Fakultas Teknologi Informasi

Public Sentiment Analysis on Police Service Satisfaction Using Twitter Dataset Based on NLP and SVM

Penulis
Dosen:
  1. ASTI HERLIANA
Tanggal Terbit
29 Juli 2025
Kategori
Jurnal Nasional Terakreditasi [SINTA 5]
Penerbit
JAIEA
Kota / Negara
Binjai / Indonesia
Volume
Vol.4 No.3
Halaman
2222-2229
DOI
https://doi.org/10.59934/jaiea.v4i3.1139
URL
https://ioinformatic.org/index.php/JAIEA/article/view/1139
Abstrak
The Indonesian National Police plays an important role in maintaining security and providing services to the public. However, there is still public doubt about the quality of its services. This study aims to analyze public sentiment towards police services using Twitter data with a Natural Language Processing (NLP) approach. A total of 14,718 tweets were collected, and after preprocessing, 13,941 tweets were produced that were worthy of analysis. The data was automatically labeled using the Indonesian lexicon method, resulting in 3,737 positive tweets and 6,869 negative tweets. Text representation was carried out using the Term Frequency–Inverse Document Frequency (TF-IDF) method, then classified with the Support Vector Machine (SVM) algorithm using linear, RBF, and polynomial kernels.

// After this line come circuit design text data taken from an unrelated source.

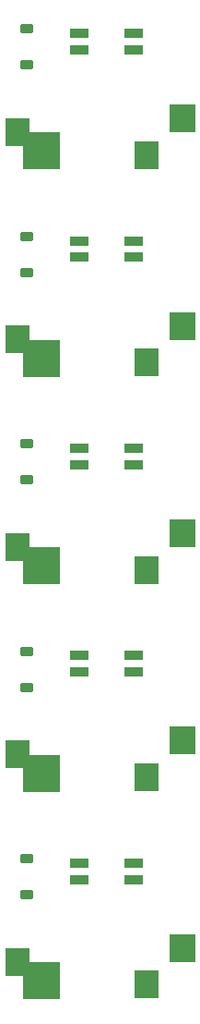
<source format=gbp>
G04 #@! TF.GenerationSoftware,KiCad,Pcbnew,7.0.8*
G04 #@! TF.CreationDate,2023-10-21T22:23:38-07:00*
G04 #@! TF.ProjectId,Seismos_5-Key,53656973-6d6f-4735-9f35-2d4b65792e6b,rev?*
G04 #@! TF.SameCoordinates,Original*
G04 #@! TF.FileFunction,Paste,Bot*
G04 #@! TF.FilePolarity,Positive*
%FSLAX46Y46*%
G04 Gerber Fmt 4.6, Leading zero omitted, Abs format (unit mm)*
G04 Created by KiCad (PCBNEW 7.0.8) date 2023-10-21 22:23:38*
%MOMM*%
%LPD*%
G01*
G04 APERTURE LIST*
G04 Aperture macros list*
%AMRoundRect*
0 Rectangle with rounded corners*
0 $1 Rounding radius*
0 $2 $3 $4 $5 $6 $7 $8 $9 X,Y pos of 4 corners*
0 Add a 4 corners polygon primitive as box body*
4,1,4,$2,$3,$4,$5,$6,$7,$8,$9,$2,$3,0*
0 Add four circle primitives for the rounded corners*
1,1,$1+$1,$2,$3*
1,1,$1+$1,$4,$5*
1,1,$1+$1,$6,$7*
1,1,$1+$1,$8,$9*
0 Add four rect primitives between the rounded corners*
20,1,$1+$1,$2,$3,$4,$5,0*
20,1,$1+$1,$4,$5,$6,$7,0*
20,1,$1+$1,$6,$7,$8,$9,0*
20,1,$1+$1,$8,$9,$2,$3,0*%
G04 Aperture macros list end*
%ADD10R,1.750000X0.812800*%
%ADD11R,2.300000X2.600000*%
%ADD12R,3.500000X3.500000*%
%ADD13R,2.400000X2.600000*%
%ADD14RoundRect,0.225000X-0.375000X0.225000X-0.375000X-0.225000X0.375000X-0.225000X0.375000X0.225000X0*%
G04 APERTURE END LIST*
D10*
X49378000Y-54754900D03*
D11*
X38660000Y-63800000D03*
X50560000Y-65900000D03*
D10*
X44348100Y-54754900D03*
X49378000Y-56253500D03*
X44348100Y-56253500D03*
D12*
X40910000Y-65515000D03*
D13*
X53860000Y-62540000D03*
D10*
X49378000Y-35754900D03*
D11*
X38660000Y-44800000D03*
X50560000Y-46900000D03*
D10*
X44348100Y-35754900D03*
X49378000Y-37253500D03*
X44348100Y-37253500D03*
D12*
X40910000Y-46515000D03*
D13*
X53860000Y-43540000D03*
D10*
X49378000Y-73754900D03*
D11*
X38660000Y-82800000D03*
X50560000Y-84900000D03*
D10*
X44348100Y-73754900D03*
X49378000Y-75253500D03*
X44348100Y-75253500D03*
D12*
X40910000Y-84515000D03*
D13*
X53860000Y-81540000D03*
D10*
X49378000Y-92754900D03*
D11*
X38660000Y-101800000D03*
X50560000Y-103900000D03*
D10*
X44348100Y-92754900D03*
X49378000Y-94253500D03*
X44348100Y-94253500D03*
D12*
X40910000Y-103515000D03*
D13*
X53860000Y-100540000D03*
D10*
X49378000Y-111754900D03*
D11*
X38660000Y-120800000D03*
X50560000Y-122900000D03*
D10*
X44348100Y-111754900D03*
X49378000Y-113253500D03*
X44348100Y-113253500D03*
D12*
X40910000Y-122515000D03*
D13*
X53860000Y-119540000D03*
D14*
X39500000Y-54350000D03*
X39500000Y-57650000D03*
X39500000Y-92350000D03*
X39500000Y-95650000D03*
X39500000Y-35350000D03*
X39500000Y-38650000D03*
X39500000Y-111350000D03*
X39500000Y-114650000D03*
X39500000Y-73350000D03*
X39500000Y-76650000D03*
M02*

</source>
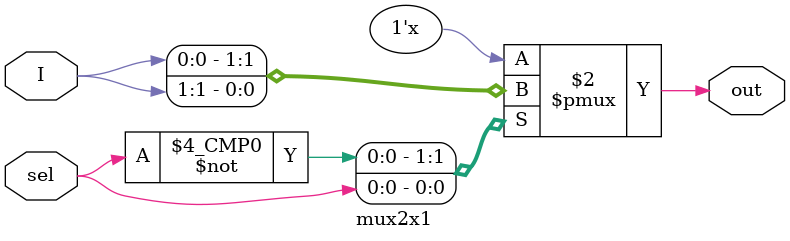
<source format=v>
module mux2x1(I,sel,out);

input[1:0]I; //I[0].I[1]
input sel;
output out;
reg out;
always @(I,sel)
	case(sel)
		1'b0 : out = I[0];
		1'b1 : out = I[1];
	endcase
endmodule 

</source>
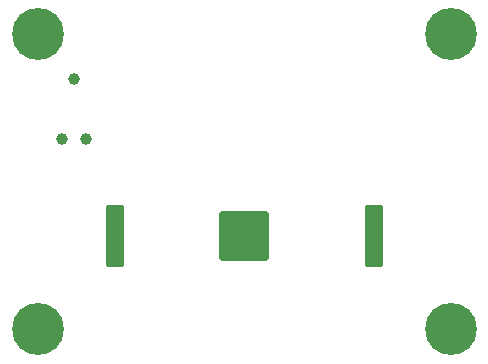
<source format=gbs>
G04 #@! TF.GenerationSoftware,KiCad,Pcbnew,8.0.6*
G04 #@! TF.CreationDate,2024-11-12T21:30:20-08:00*
G04 #@! TF.ProjectId,sensor_board,73656e73-6f72-45f6-926f-6172642e6b69,rev?*
G04 #@! TF.SameCoordinates,Original*
G04 #@! TF.FileFunction,Soldermask,Bot*
G04 #@! TF.FilePolarity,Negative*
%FSLAX46Y46*%
G04 Gerber Fmt 4.6, Leading zero omitted, Abs format (unit mm)*
G04 Created by KiCad (PCBNEW 8.0.6) date 2024-11-12 21:30:20*
%MOMM*%
%LPD*%
G01*
G04 APERTURE LIST*
G04 Aperture macros list*
%AMRoundRect*
0 Rectangle with rounded corners*
0 $1 Rounding radius*
0 $2 $3 $4 $5 $6 $7 $8 $9 X,Y pos of 4 corners*
0 Add a 4 corners polygon primitive as box body*
4,1,4,$2,$3,$4,$5,$6,$7,$8,$9,$2,$3,0*
0 Add four circle primitives for the rounded corners*
1,1,$1+$1,$2,$3*
1,1,$1+$1,$4,$5*
1,1,$1+$1,$6,$7*
1,1,$1+$1,$8,$9*
0 Add four rect primitives between the rounded corners*
20,1,$1+$1,$2,$3,$4,$5,0*
20,1,$1+$1,$4,$5,$6,$7,0*
20,1,$1+$1,$6,$7,$8,$9,0*
20,1,$1+$1,$8,$9,$2,$3,0*%
G04 Aperture macros list end*
%ADD10C,0.991000*%
%ADD11C,4.400000*%
%ADD12RoundRect,0.102000X1.980000X1.980000X-1.980000X1.980000X-1.980000X-1.980000X1.980000X-1.980000X0*%
%ADD13RoundRect,0.102000X0.635000X2.540000X-0.635000X2.540000X-0.635000X-2.540000X0.635000X-2.540000X0*%
G04 APERTURE END LIST*
D10*
G04 #@! TO.C,U3*
X5865000Y-6610000D03*
X6880000Y-11690000D03*
X4850000Y-11690000D03*
G04 #@! TD*
D11*
G04 #@! TO.C,H4*
X37800000Y-27800000D03*
G04 #@! TD*
G04 #@! TO.C,H3*
X2800000Y-27800000D03*
G04 #@! TD*
G04 #@! TO.C,H2*
X37800000Y-2800000D03*
G04 #@! TD*
G04 #@! TO.C,H1*
X2800000Y-2800000D03*
G04 #@! TD*
D12*
G04 #@! TO.C,BT2*
X20300000Y-19892000D03*
D13*
X31285000Y-19892000D03*
X9315000Y-19892000D03*
G04 #@! TD*
M02*

</source>
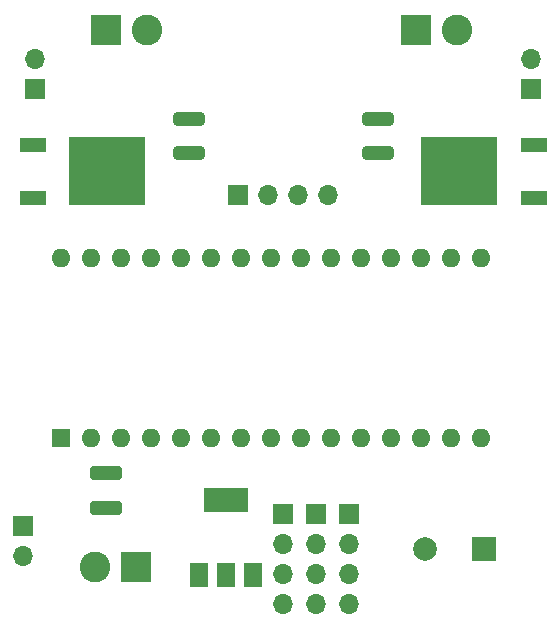
<source format=gbr>
%TF.GenerationSoftware,KiCad,Pcbnew,(6.0.1)*%
%TF.CreationDate,2022-02-19T19:16:45+01:00*%
%TF.ProjectId,NANOFC,4e414e4f-4643-42e6-9b69-6361645f7063,rev?*%
%TF.SameCoordinates,Original*%
%TF.FileFunction,Soldermask,Bot*%
%TF.FilePolarity,Negative*%
%FSLAX46Y46*%
G04 Gerber Fmt 4.6, Leading zero omitted, Abs format (unit mm)*
G04 Created by KiCad (PCBNEW (6.0.1)) date 2022-02-19 19:16:45*
%MOMM*%
%LPD*%
G01*
G04 APERTURE LIST*
G04 Aperture macros list*
%AMRoundRect*
0 Rectangle with rounded corners*
0 $1 Rounding radius*
0 $2 $3 $4 $5 $6 $7 $8 $9 X,Y pos of 4 corners*
0 Add a 4 corners polygon primitive as box body*
4,1,4,$2,$3,$4,$5,$6,$7,$8,$9,$2,$3,0*
0 Add four circle primitives for the rounded corners*
1,1,$1+$1,$2,$3*
1,1,$1+$1,$4,$5*
1,1,$1+$1,$6,$7*
1,1,$1+$1,$8,$9*
0 Add four rect primitives between the rounded corners*
20,1,$1+$1,$2,$3,$4,$5,0*
20,1,$1+$1,$4,$5,$6,$7,0*
20,1,$1+$1,$6,$7,$8,$9,0*
20,1,$1+$1,$8,$9,$2,$3,0*%
G04 Aperture macros list end*
%ADD10R,2.600000X2.600000*%
%ADD11C,2.600000*%
%ADD12R,1.700000X1.700000*%
%ADD13O,1.700000X1.700000*%
%ADD14R,2.000000X2.000000*%
%ADD15C,2.000000*%
%ADD16R,1.600000X1.600000*%
%ADD17O,1.600000X1.600000*%
%ADD18R,2.200000X1.200000*%
%ADD19R,6.400000X5.800000*%
%ADD20RoundRect,0.250000X1.075000X-0.312500X1.075000X0.312500X-1.075000X0.312500X-1.075000X-0.312500X0*%
%ADD21RoundRect,0.250000X1.100000X-0.325000X1.100000X0.325000X-1.100000X0.325000X-1.100000X-0.325000X0*%
%ADD22R,1.500000X2.000000*%
%ADD23R,3.800000X2.000000*%
%ADD24RoundRect,0.250000X-1.075000X0.312500X-1.075000X-0.312500X1.075000X-0.312500X1.075000X0.312500X0*%
G04 APERTURE END LIST*
D10*
%TO.C,Pyro 2*%
X160000000Y-67000000D03*
D11*
X163500000Y-67000000D03*
%TD*%
D12*
%TO.C,Master Arm*%
X153000000Y-109000000D03*
D13*
X153000000Y-111540000D03*
%TD*%
D14*
%TO.C,BZ1*%
X192000000Y-111000000D03*
D15*
X187000000Y-111000000D03*
%TD*%
D12*
%TO.C,J3*%
X171200000Y-81000000D03*
D13*
X173740000Y-81000000D03*
X176280000Y-81000000D03*
X178820000Y-81000000D03*
%TD*%
D12*
%TO.C,GND*%
X180600000Y-108000000D03*
D13*
X180600000Y-110540000D03*
X180600000Y-113080000D03*
X180600000Y-115620000D03*
%TD*%
D16*
%TO.C,A1*%
X156210000Y-101590000D03*
D17*
X158750000Y-101590000D03*
X161290000Y-101590000D03*
X163830000Y-101590000D03*
X166370000Y-101590000D03*
X168910000Y-101590000D03*
X171450000Y-101590000D03*
X173990000Y-101590000D03*
X176530000Y-101590000D03*
X179070000Y-101590000D03*
X181610000Y-101590000D03*
X184150000Y-101590000D03*
X186690000Y-101590000D03*
X189230000Y-101590000D03*
X191770000Y-101590000D03*
X191770000Y-86350000D03*
X189230000Y-86350000D03*
X186690000Y-86350000D03*
X184150000Y-86350000D03*
X181610000Y-86350000D03*
X179070000Y-86350000D03*
X176530000Y-86350000D03*
X173990000Y-86350000D03*
X171450000Y-86350000D03*
X168910000Y-86350000D03*
X166370000Y-86350000D03*
X163830000Y-86350000D03*
X161290000Y-86350000D03*
X158750000Y-86350000D03*
X156210000Y-86350000D03*
%TD*%
D12*
%TO.C,P1 Arm*%
X196000000Y-72000000D03*
D13*
X196000000Y-69460000D03*
%TD*%
D12*
%TO.C,V+*%
X177800000Y-108000000D03*
D13*
X177800000Y-110540000D03*
X177800000Y-113080000D03*
X177800000Y-115620000D03*
%TD*%
D10*
%TO.C,Pyro 1*%
X186250000Y-67000000D03*
D11*
X189750000Y-67000000D03*
%TD*%
D10*
%TO.C,Power in*%
X162560000Y-112455000D03*
D11*
X159060000Y-112455000D03*
%TD*%
D13*
%TO.C,P2 Arm*%
X154000000Y-69460000D03*
D12*
X154000000Y-72000000D03*
%TD*%
%TO.C,SIG*%
X175000000Y-108000000D03*
D13*
X175000000Y-110540000D03*
X175000000Y-113080000D03*
X175000000Y-115620000D03*
%TD*%
D18*
%TO.C,Q1*%
X196200000Y-76720000D03*
D19*
X189900000Y-79000000D03*
D18*
X196200000Y-81280000D03*
%TD*%
D20*
%TO.C,R1*%
X183000000Y-77462500D03*
X183000000Y-74537500D03*
%TD*%
D21*
%TO.C,C1*%
X160000000Y-107475000D03*
X160000000Y-104525000D03*
%TD*%
D18*
%TO.C,Q2*%
X153800000Y-81280000D03*
D19*
X160100000Y-79000000D03*
D18*
X153800000Y-76720000D03*
%TD*%
D22*
%TO.C,U1*%
X172480000Y-113150000D03*
D23*
X170180000Y-106850000D03*
D22*
X170180000Y-113150000D03*
X167880000Y-113150000D03*
%TD*%
D24*
%TO.C,R2*%
X167000000Y-74537500D03*
X167000000Y-77462500D03*
%TD*%
M02*

</source>
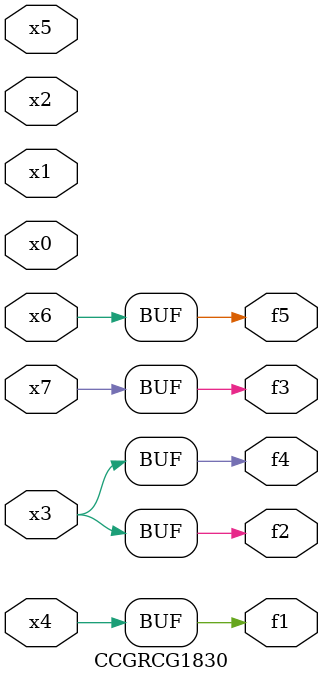
<source format=v>
module CCGRCG1830(
	input x0, x1, x2, x3, x4, x5, x6, x7,
	output f1, f2, f3, f4, f5
);
	assign f1 = x4;
	assign f2 = x3;
	assign f3 = x7;
	assign f4 = x3;
	assign f5 = x6;
endmodule

</source>
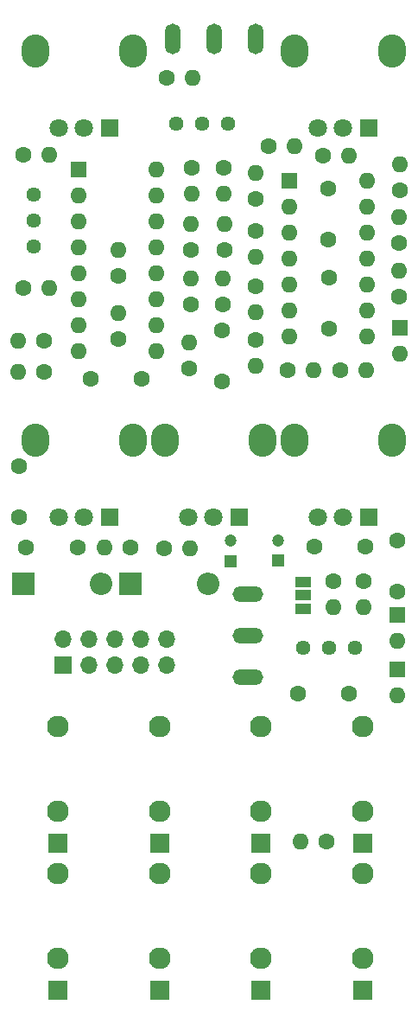
<source format=gts>
G04 #@! TF.GenerationSoftware,KiCad,Pcbnew,7.0.2-0*
G04 #@! TF.CreationDate,2023-10-25T22:44:13+02:00*
G04 #@! TF.ProjectId,3340_vco,33333430-5f76-4636-9f2e-6b696361645f,rev?*
G04 #@! TF.SameCoordinates,Original*
G04 #@! TF.FileFunction,Soldermask,Top*
G04 #@! TF.FilePolarity,Negative*
%FSLAX46Y46*%
G04 Gerber Fmt 4.6, Leading zero omitted, Abs format (unit mm)*
G04 Created by KiCad (PCBNEW 7.0.2-0) date 2023-10-25 22:44:13*
%MOMM*%
%LPD*%
G01*
G04 APERTURE LIST*
%ADD10R,1.600000X1.600000*%
%ADD11O,1.600000X1.600000*%
%ADD12C,1.600000*%
%ADD13R,2.200000X2.200000*%
%ADD14O,2.200000X2.200000*%
%ADD15C,1.440000*%
%ADD16R,1.200000X1.200000*%
%ADD17C,1.200000*%
%ADD18R,1.500000X1.000000*%
%ADD19R,1.700000X1.700000*%
%ADD20O,1.700000X1.700000*%
%ADD21O,2.720000X3.240000*%
%ADD22R,1.800000X1.800000*%
%ADD23C,1.800000*%
%ADD24O,1.500000X3.000000*%
%ADD25O,3.000000X1.500000*%
%ADD26R,1.930000X1.830000*%
%ADD27C,2.130000*%
G04 APERTURE END LIST*
D10*
X230936800Y-43249000D03*
D11*
X230936800Y-45789000D03*
X230936800Y-48329000D03*
X230936800Y-50869000D03*
X230936800Y-53409000D03*
X230936800Y-55949000D03*
X230936800Y-58489000D03*
X238556800Y-58489000D03*
X238556800Y-55949000D03*
X238556800Y-53409000D03*
X238556800Y-50869000D03*
X238556800Y-48329000D03*
X238556800Y-45789000D03*
X238556800Y-43249000D03*
D12*
X235966000Y-61798200D03*
D11*
X238506000Y-61798200D03*
D12*
X218668600Y-79222600D03*
D11*
X221208600Y-79222600D03*
D12*
X224459800Y-42011600D03*
D11*
X224459800Y-44551600D03*
D12*
X227660200Y-45037801D03*
D11*
X227660200Y-42497801D03*
D13*
X215315800Y-82727800D03*
D14*
X222935800Y-82727800D03*
D12*
X221132400Y-61649400D03*
D11*
X221132400Y-59109400D03*
D12*
X221284800Y-55372000D03*
D11*
X221284800Y-52832000D03*
D12*
X224307400Y-62926600D03*
X224307400Y-57926600D03*
X204872799Y-53771799D03*
D11*
X207412799Y-53771799D03*
D10*
X210312000Y-42189400D03*
D11*
X210312000Y-44729400D03*
X210312000Y-47269400D03*
X210312000Y-49809400D03*
X210312000Y-52349400D03*
X210312000Y-54889400D03*
X210312000Y-57429400D03*
X210312000Y-59969400D03*
X217932000Y-59969400D03*
X217932000Y-57429400D03*
X217932000Y-54889400D03*
X217932000Y-52349400D03*
X217932000Y-49809400D03*
X217932000Y-47269400D03*
X217932000Y-44729400D03*
X217932000Y-42189400D03*
D12*
X233364400Y-79095600D03*
X238364400Y-79095600D03*
X238250000Y-82454999D03*
D11*
X238250000Y-84994999D03*
D12*
X227634800Y-58877200D03*
D11*
X227634800Y-61417200D03*
D15*
X232250000Y-89000000D03*
X234790000Y-89000000D03*
X237330000Y-89000000D03*
D12*
X230730000Y-61849000D03*
D11*
X233270000Y-61849000D03*
D12*
X241500000Y-83500000D03*
X241500000Y-78500000D03*
D16*
X225196400Y-80518000D03*
D17*
X225196400Y-78518000D03*
D12*
X204851000Y-40767000D03*
D11*
X207391000Y-40767000D03*
D10*
X241500000Y-85750000D03*
D11*
X241500000Y-88290000D03*
D16*
X229844600Y-80467200D03*
D17*
X229844600Y-78467200D03*
D12*
X221335600Y-42033400D03*
D11*
X221335600Y-44573400D03*
D12*
X216469600Y-62636400D03*
X211469600Y-62636400D03*
X234545000Y-108000000D03*
D11*
X232005000Y-108000000D03*
D12*
X241681000Y-54639001D03*
D11*
X241681000Y-52099001D03*
D12*
X215344800Y-79146400D03*
D11*
X212804800Y-79146400D03*
D12*
X235250000Y-82500000D03*
D11*
X235250000Y-85040000D03*
D12*
X241731800Y-44225000D03*
D11*
X241731800Y-41685000D03*
D15*
X205867000Y-44653200D03*
X205867000Y-47193200D03*
X205867000Y-49733200D03*
D10*
X241500000Y-91074314D03*
D11*
X241500000Y-93614314D03*
D10*
X241750000Y-57710000D03*
D11*
X241750000Y-60250000D03*
D12*
X227634800Y-53612200D03*
D11*
X227634800Y-56152200D03*
D12*
X205145000Y-79171800D03*
X210145000Y-79171800D03*
D18*
X232257600Y-82570800D03*
X232257600Y-83870800D03*
X232257600Y-85170800D03*
D19*
X208762600Y-90728800D03*
D20*
X208762600Y-88188800D03*
X211302600Y-90728800D03*
X211302600Y-88188800D03*
X213842600Y-90728800D03*
X213842600Y-88188800D03*
X216382600Y-90728800D03*
X216382600Y-88188800D03*
X218922600Y-90728800D03*
X218922600Y-88188800D03*
D12*
X227609400Y-48227400D03*
D11*
X227609400Y-50767400D03*
D12*
X236750000Y-93500000D03*
X231750000Y-93500000D03*
D13*
X204876400Y-82727800D03*
D14*
X212496400Y-82727800D03*
D12*
X224561400Y-50041601D03*
D11*
X224561400Y-47501601D03*
D12*
X206883000Y-58902600D03*
D11*
X204343000Y-58902600D03*
D12*
X221310200Y-50067000D03*
D11*
X221310200Y-47527000D03*
D12*
X228926600Y-39903400D03*
D11*
X231466600Y-39903400D03*
D12*
X204393800Y-76236200D03*
X204393800Y-71236200D03*
X241681000Y-49403000D03*
D11*
X241681000Y-46863000D03*
D15*
X219801600Y-37668200D03*
X222341600Y-37668200D03*
X224881600Y-37668200D03*
D12*
X206912000Y-62001400D03*
D11*
X204372000Y-62001400D03*
D12*
X224434400Y-55372000D03*
D11*
X224434400Y-52832000D03*
D12*
X218919000Y-33172400D03*
D11*
X221459000Y-33172400D03*
D21*
X206020000Y-68700000D03*
X215620000Y-68700000D03*
D22*
X213320000Y-76200000D03*
D23*
X210820000Y-76200000D03*
X208320000Y-76200000D03*
D24*
X227591700Y-29433700D03*
X223527700Y-29433700D03*
X219514500Y-29433700D03*
D12*
X214198200Y-58804601D03*
D11*
X214198200Y-56264601D03*
D21*
X206020000Y-30607000D03*
X215620000Y-30607000D03*
D22*
X213320000Y-38107000D03*
D23*
X210820000Y-38107000D03*
X208320000Y-38107000D03*
D25*
X226877700Y-91854100D03*
X226877700Y-87790100D03*
X226877700Y-83776900D03*
D26*
X218236800Y-108123200D03*
D27*
X218236800Y-96723200D03*
X218236800Y-105023200D03*
D21*
X218720000Y-68700000D03*
X228320000Y-68700000D03*
D22*
X226020000Y-76200000D03*
D23*
X223520000Y-76200000D03*
X221020000Y-76200000D03*
D26*
X238150400Y-108123200D03*
D27*
X238150400Y-96723200D03*
X238150400Y-105023200D03*
D12*
X234238800Y-40792400D03*
D11*
X236778800Y-40792400D03*
D12*
X234797600Y-57763200D03*
X234797600Y-52763200D03*
D26*
X208229200Y-122525000D03*
D27*
X208229200Y-111125000D03*
X208229200Y-119425000D03*
D21*
X231420000Y-68700000D03*
X241020000Y-68700000D03*
D22*
X238720000Y-76200000D03*
D23*
X236220000Y-76200000D03*
X233720000Y-76200000D03*
D12*
X214198200Y-52628800D03*
D11*
X214198200Y-50088800D03*
D21*
X231420000Y-30607000D03*
X241020000Y-30607000D03*
D22*
X238720000Y-38107000D03*
D23*
X236220000Y-38107000D03*
X233720000Y-38107000D03*
D26*
X238150400Y-122525000D03*
D27*
X238150400Y-111125000D03*
X238150400Y-119425000D03*
D26*
X228142800Y-108123200D03*
D27*
X228142800Y-96723200D03*
X228142800Y-105023200D03*
D12*
X234746800Y-49032800D03*
X234746800Y-44032800D03*
D26*
X228142800Y-122525000D03*
D27*
X228142800Y-111125000D03*
X228142800Y-119425000D03*
D26*
X208229200Y-108123200D03*
D27*
X208229200Y-96723200D03*
X208229200Y-105023200D03*
D26*
X218236800Y-122525000D03*
D27*
X218236800Y-111125000D03*
X218236800Y-119425000D03*
M02*

</source>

The Grid Search results showed that the RBF kernel with parameters C=1000 and gamma=0.1 gave the best performance with an accuracy, precision, and recall of 91.36%. Model evaluation on training and test data ratios (70:30, 80:20, and 90:10) showed the highest accuracy of 91.83% at the 90:10 ratio. 10-fold cross-validation produced an average accuracy of 92.31%, precision of 92.29%, and recall of 92.31%. These results indicate that SVM with RBF kernel is effective in classifying text-based sentiment in Indonesian.